A Failure Mode, Not Just an Anecdote: The paper’s greatest value lies in engineering the phenomenon—providing clear activation boundaries (co-occurrence of three conditions: CAI-type safety training + at least one document with injection instructions + recommending said document is judged unsafe), a minimum reproduction recipe (single doc + 10% length metadata payload), and composable brand-level primitives that others can reuse as a benchmark.
"Silent Degradation" is More Stealthy Than Refusal: An explicit refusal rate of 0 means this failure triggers no safety alarms. Operators find it difficult to detect that their legitimate brands are being "incriminated"—representing a genuine risk for production systems.
Reverse Attack Perspective: Flipping the "Injection Paradox"—where an attacker injects into a competitor's document to suppress them—is a transferable security threat modeling idea applicable to any "safety training + external content selection" pipeline.

Limitations & Future Work¶

Coverage Limited to RAG Generation: Retrieval, reranking, and chunking are excluded; 40 documents are directly fed into the context. Whether brand-level suppression continues to propagate when downstream tools in an agent loop consume recommendations is hypothesized but not empirically tested.
Scale and Alignment are Not Decoupled: It is impossible to determine whether Haiku's anomaly is due to scale or alignment settings; the Injection Paradox is verified by sample size only on Sonnet/Opus.
Sample Size and Scenarios Are Limited: Only 50 trials per condition for Opus/Sonnet (power ~0.77 at \(|Cohen's h| \geq 0.50\)), with a single wireless earbud domain and primarily one target brand; cross-brand tests only covered Combined, not pure T1.
Code Not Yet Released: Replication scripts and aggregation protocols (docs/METHODOLOGY.md) are promised for later release; they cannot be directly verified currently.

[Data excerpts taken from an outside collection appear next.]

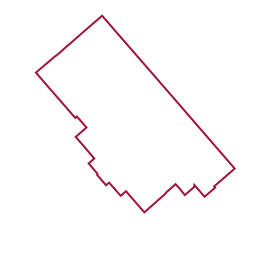 Iron, Utah, United States of America (Natural Earth projection), rotated 49°
{"feature_id": "52423323B18827245636092", "entity_name": "Iron", "entity_type": "district", "adm_level": 2, "iso_a3": "USA", "parent_name": "United States of America", "parent_adm1": "Utah", "projection": "natural_earth1", "projection_center": [-113.349, 37.812], "detail": "fine", "context": "isolated", "style": "outline", "palette": "rose", "viewbox_px": 256, "rotation_deg": 49, "n_neighbors": 0, "source": "geoboundaries", "source_scale": "gbopen_adm2", "svg_char_len": 613}
<svg xmlns="http://www.w3.org/2000/svg" viewBox="0 0 256 256"><g transform="rotate(49 128 128)"><path d="M26.3,73.9L26.2,97.7L26.3,116.8L26.2,121.4L26.3,126.0L26.4,128.3L26.2,135.4L26.0,136.9L26.0,138.4L26.0,138.5L25.8,156.1L25.8,161.2L85.8,161.2L85.8,159.0L100.4,159.0L100.4,173.3L102.9,173.3L128.9,173.4L128.9,180.9L142.8,181.1L143.3,182.1L156.8,182.1L156.8,178.1L174.4,178.0L174.4,171.0L202.4,171.0L202.1,143.1L201.7,141.3L201.6,128.9L207.5,128.8L215.9,129.1L215.9,116.7L214.6,115.3L230.1,115.3L230.2,101.3L228.6,101.3L228.6,74.1L128.5,73.9L26.3,73.9Z" fill="none" stroke="#9f1239" stroke-width="2"/></g></svg>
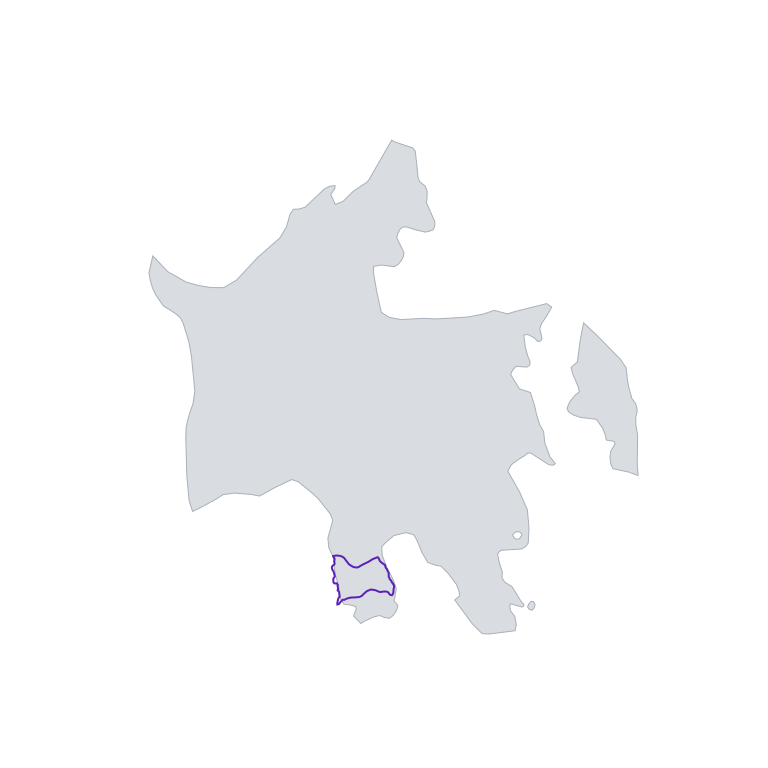 Zaqatala District, Zaqatala, Azerbaijan (highlighted), rotated 212°
{"feature_id": "54616110B4759617374649", "entity_name": "Zaqatala District", "entity_type": "district", "adm_level": 2, "iso_a3": "AZE", "parent_name": "Azerbaijan", "parent_adm1": "Zaqatala", "projection": "mercator", "projection_center": [46.691, 41.618], "detail": "fine", "context": "in_parent", "style": "outline", "palette": "violet", "viewbox_px": 768, "rotation_deg": 212, "n_neighbors": 0, "source": "geoboundaries", "source_scale": "gbopen_adm2", "svg_char_len": 5187}
<svg xmlns="http://www.w3.org/2000/svg" viewBox="0 0 768 768"><g transform="rotate(212 384 384)"><path d="M506.7,595.0L504.0,594.8L484.7,599.4L480.7,597.9L464.2,576.8L460.8,574.5L453.6,573.6L449.4,570.1L446.0,564.4L444.1,560.2L427.0,548.7L424.5,544.5L424.1,540.8L426.6,537.5L429.5,534.7L437.9,531.8L447.6,529.3L450.7,527.6L452.3,524.5L452.2,519.6L450.7,514.8L436.6,505.9L435.1,502.2L434.7,497.5L435.5,492.6L437.6,488.8L449.1,483.6L455.2,478.2L451.4,472.2L439.1,458.5L424.4,443.4L414.7,443.3L403.4,447.8L385.4,460.6L375.4,466.1L362.4,475.2L348.3,485.3L336.7,496.1L329.5,504.9L316.6,508.8L310.1,516.2L288.6,538.4L282.5,538.1L282.1,527.1L282.4,518.4L281.1,513.3L274.1,506.4L274.0,503.4L275.9,501.6L281.2,502.7L288.1,502.3L291.4,499.6L284.0,490.5L277.5,484.4L271.9,480.3L270.7,477.8L270.7,476.1L271.9,474.0L281.3,469.0L282.3,464.4L281.7,459.2L266.6,451.6L255.3,454.4L245.2,445.8L238.7,439.2L230.6,432.1L223.4,428.2L216.4,419.2L204.4,410.0L196.6,407.4L196.8,406.0L198.2,404.3L201.4,402.9L222.9,403.2L225.5,401.6L226.8,397.6L229.8,391.7L233.2,383.1L232.9,375.8L211.4,364.0L195.7,353.2L184.8,338.8L177.5,325.7L177.7,321.3L179.8,317.1L196.6,305.0L197.7,301.9L197.4,299.7L191.4,293.5L183.9,287.1L181.5,282.4L176.8,280.0L167.8,279.9L152.0,272.0L148.6,271.2L147.9,269.6L148.7,268.0L159.9,264.8L159.8,262.2L156.4,258.7L150.0,256.2L144.2,249.9L142.1,244.2L162.5,227.6L168.5,224.3L181.8,227.3L209.5,238.3L207.6,244.5L210.4,247.9L216.7,252.6L228.9,257.3L239.2,259.7L244.4,257.6L252.4,255.9L262.7,261.3L272.2,268.2L276.9,271.0L279.4,271.9L286.6,269.6L295.3,260.7L298.7,249.9L299.7,244.7L294.6,237.6L284.2,229.8L272.6,223.0L265.1,217.0L260.3,205.1L255.5,203.8L254.2,202.2L253.4,198.1L253.6,192.5L255.3,188.1L260.0,186.2L264.8,185.5L269.1,181.3L274.5,173.1L276.8,168.6L287.0,171.2L288.3,178.5L290.1,180.1L294.3,179.2L301.3,176.1L306.9,178.5L314.1,187.2L324.0,196.5L329.4,202.6L331.5,206.9L336.6,211.1L344.0,215.9L349.9,223.5L355.2,241.2L360.5,245.3L379.6,252.0L386.3,253.3L405.1,255.7L411.7,254.0L421.4,238.8L430.1,223.1L438.2,219.9L452.9,212.3L461.7,205.1L465.4,197.4L473.7,182.7L478.8,174.5L487.5,181.8L502.5,201.6L523.9,233.8L529.1,242.9L532.6,253.4L535.6,266.1L540.4,277.4L562.1,305.6L571.5,316.0L586.8,329.4L592.2,332.4L599.4,333.3L612.5,333.3L624.6,338.6L630.6,342.3L636.7,347.6L642.3,353.7L647.9,370.1L626.9,364.7L605.7,365.6L593.7,369.1L582.2,373.9L571.0,380.7L564.1,393.9L558.2,424.3L549.7,452.7L550.0,465.8L553.7,478.3L553.3,484.3L549.4,486.8L544.5,492.1L537.9,518.0L534.7,523.1L530.5,526.3L529.3,523.3L529.6,516.5L520.4,510.5L515.5,517.2L512.1,531.4L505.4,546.3L505.0,549.2L506.7,595.0ZM194.1,328.5L195.0,324.3L192.4,322.5L189.6,322.4L187.1,324.4L187.1,329.6L190.5,330.5L194.1,328.5ZM124.8,447.5L121.6,443.3L120.1,441.0L129.5,439.1L145.0,433.5L149.2,436.2L153.7,441.9L156.0,446.8L156.4,455.8L158.3,457.3L165.8,454.3L169.2,457.9L175.0,462.3L185.1,466.6L199.6,459.8L206.8,458.1L212.7,458.2L215.9,460.3L217.1,467.4L215.9,476.0L214.2,480.8L217.3,484.2L229.2,492.5L234.1,497.2L231.7,505.2L240.6,524.7L243.6,532.3L247.1,541.6L228.9,538.0L196.2,530.1L187.2,526.0L178.7,515.2L173.6,509.9L166.1,503.1L160.0,500.6L155.3,495.9L152.7,488.9L148.7,482.7L142.0,475.3L126.7,450.1L124.8,447.5ZM144.2,277.2L142.2,278.7L139.1,277.2L138.1,274.1L138.4,270.7L141.5,269.9L144.0,270.9L144.7,273.9L144.2,277.2Z" fill="#d9dde1" stroke="#a8b0b8" stroke-width="1"/><path d="M335.9,211.2L335.3,210.6L334.0,210.0L333.2,209.6L332.6,208.2L332.3,207.1L331.3,206.2L330.7,205.5L330.5,204.3L331.1,203.1L331.2,202.6L331.3,201.3L330.5,200.1L329.7,199.4L328.6,198.8L327.3,198.1L326.1,197.1L325.1,196.2L324.4,195.4L323.7,194.7L323.7,193.4L323.8,191.9L323.0,190.8L322.3,189.7L321.6,188.9L320.2,188.6L318.9,189.7L318.3,190.0L317.6,189.5L316.6,189.1L316.6,188.4L315.8,187.6L314.9,186.5L314.2,185.6L314.0,184.4L312.1,184.0L311.0,182.8L310.4,181.8L309.3,180.8L308.9,179.8L309.1,179.0L309.0,177.4L308.4,175.9L307.4,173.2L306.7,172.3L305.6,173.6L305.5,175.1L305.1,177.4L304.8,179.1L303.3,179.9L302.5,181.3L301.5,182.7L300.5,183.8L299.0,185.3L297.1,186.6L295.4,187.7L294.3,188.6L292.5,189.9L291.5,191.0L290.4,192.9L290.1,194.9L289.5,196.8L289.0,198.7L288.3,200.0L287.3,201.3L286.8,202.0L286.0,202.9L283.9,203.8L283.5,204.0L281.9,204.6L278.5,205.1L277.0,205.6L276.0,206.2L275.7,206.7L274.6,207.6L273.5,208.3L272.5,209.0L271.0,209.5L269.8,209.5L268.6,208.9L268.1,208.7L266.9,208.5L265.3,209.1L265.2,210.1L265.3,211.4L265.7,212.4L266.1,213.2L266.8,214.3L267.2,215.3L267.7,216.6L268.2,217.9L269.0,218.7L270.1,219.0L270.8,219.7L272.4,219.9L273.0,220.7L274.2,221.2L275.1,221.3L276.0,221.8L276.6,222.3L277.6,222.8L278.3,223.7L278.7,224.3L279.9,226.3L281.5,227.2L283.5,228.5L285.1,229.1L286.0,229.7L286.9,230.9L288.0,231.1L289.5,231.1L290.8,231.3L292.0,231.3L294.0,231.8L295.1,232.7L296.3,233.4L296.7,233.7L297.7,233.7L298.9,232.0L299.9,230.7L301.0,229.1L301.7,227.5L302.5,226.0L303.2,224.5L304.3,222.9L305.2,221.4L306.1,220.0L306.9,218.5L307.7,217.1L308.5,215.4L309.7,214.0L310.6,213.6L312.5,212.7L313.8,212.5L316.8,212.5L317.9,212.5L319.7,213.1L321.0,213.6L322.9,214.3L324.1,214.8L325.1,215.2L326.8,215.5L328.8,215.3L330.0,215.0L331.8,214.2L333.3,213.5L334.4,212.6L335.5,211.5L335.9,211.2Z" fill="none" stroke="#5b21b6" stroke-width="2"/></g></svg>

vs. Indirect Injection Risk Systematization (Greshake et al., 2023): They systemized the risk surfaces of indirect injection in LLM-integrated apps; this paper focuses on a new side effect—suppression generated by safety training itself that exceeds defensive goals, previously unreported.
vs. Adversarial SEO / RAG Poisoning (Nestaas 2025; Zou 2025): These works enable injections to successfully manipulate choice; this paper conversely records injections backfiring on attackers in strong safety models and spreading into brand-level harm.
vs. Misgeneralization (Wei et al., 2023): While misgeneralization refers to safety training failing to generalize to the capability domain, this paper describes safety training over-application—the mirror direction of the same alignment failure class.

Rating¶

Novelty: ⭐⭐⭐⭐⭐ First to report brand-level suppression as a side effect of safety training beyond defensive goals—counter-intuitive and poses a real-world threat.
Experimental Thoroughness: ⭐⭐⭐ 4500+ trials, robust three-layer diagnosis + counterfactual + cross-brand, but limited sample size, single domain, and code not public.
Writing Quality: ⭐⭐⭐⭐ Clear characterization of the four elements of the failure mode; rigorous argument for the Worse-Than-Absent effect.
Value: ⭐⭐⭐⭐ Provides a reproducible minimum benchmark and a reverse attack threat model, directly relevant to safety evaluations of RAG-based recommendations.